== Records provided ==
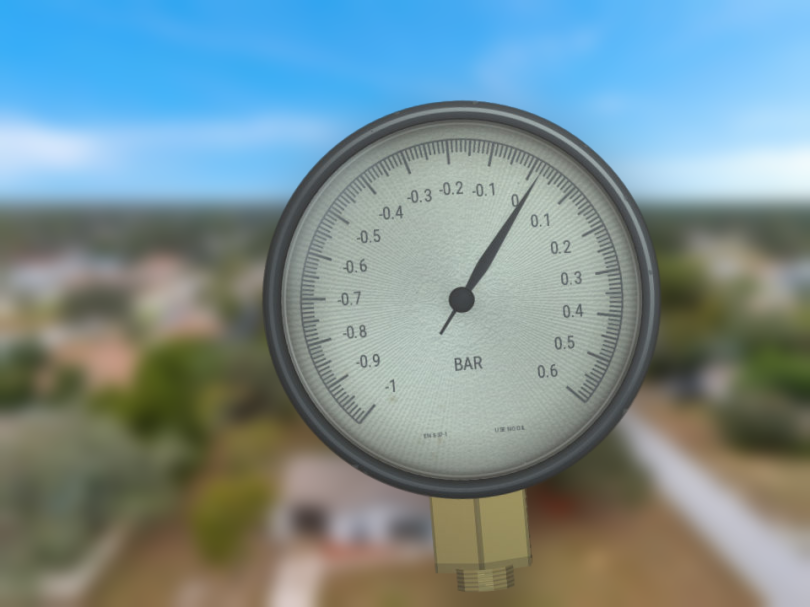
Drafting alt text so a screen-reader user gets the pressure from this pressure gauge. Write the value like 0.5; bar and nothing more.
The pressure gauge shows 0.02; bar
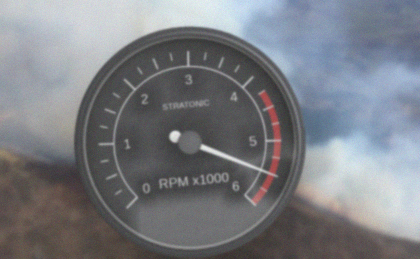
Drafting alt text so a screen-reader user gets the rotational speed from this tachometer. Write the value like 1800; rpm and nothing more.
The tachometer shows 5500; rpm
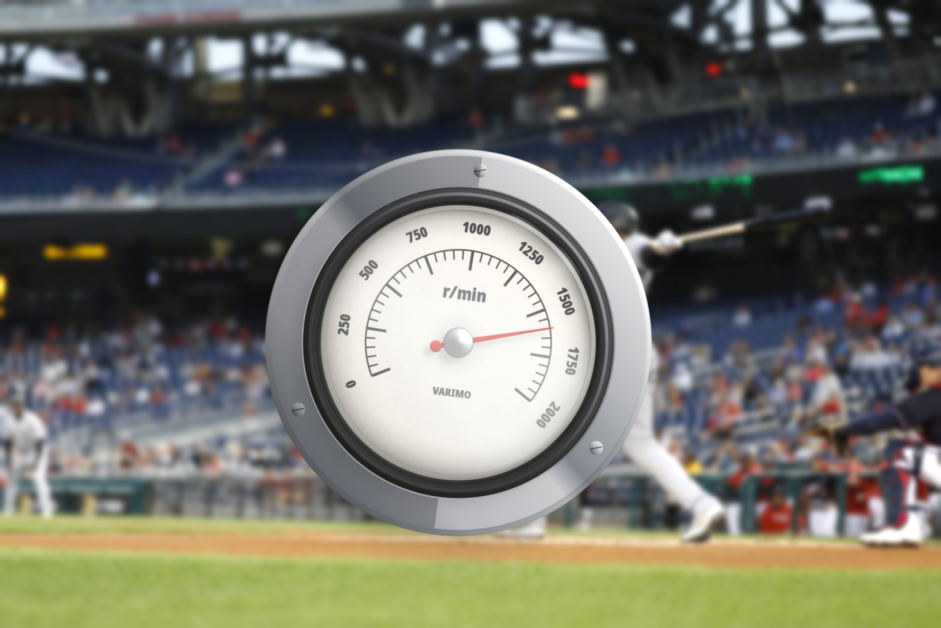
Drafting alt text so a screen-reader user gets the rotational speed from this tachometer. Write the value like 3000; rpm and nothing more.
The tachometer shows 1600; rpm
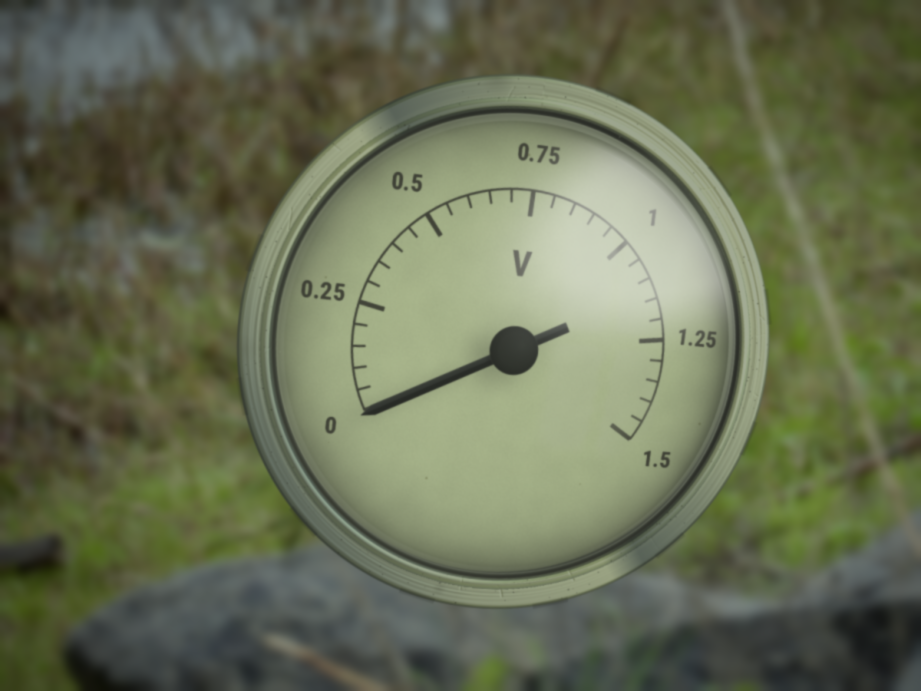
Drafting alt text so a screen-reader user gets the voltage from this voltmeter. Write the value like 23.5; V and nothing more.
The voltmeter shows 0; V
===
How to complete this task> Reproduce the material above word for word, leaving out the pictures.

Solution>
Drafting alt text so a screen-reader user gets the pressure from this pressure gauge. Write the value like 0.5; bar and nothing more.
The pressure gauge shows 0.02; bar
Drafting alt text so a screen-reader user gets the rotational speed from this tachometer. Write the value like 1800; rpm and nothing more.
The tachometer shows 5500; rpm
Drafting alt text so a screen-reader user gets the rotational speed from this tachometer. Write the value like 3000; rpm and nothing more.
The tachometer shows 1600; rpm
Drafting alt text so a screen-reader user gets the voltage from this voltmeter. Write the value like 23.5; V and nothing more.
The voltmeter shows 0; V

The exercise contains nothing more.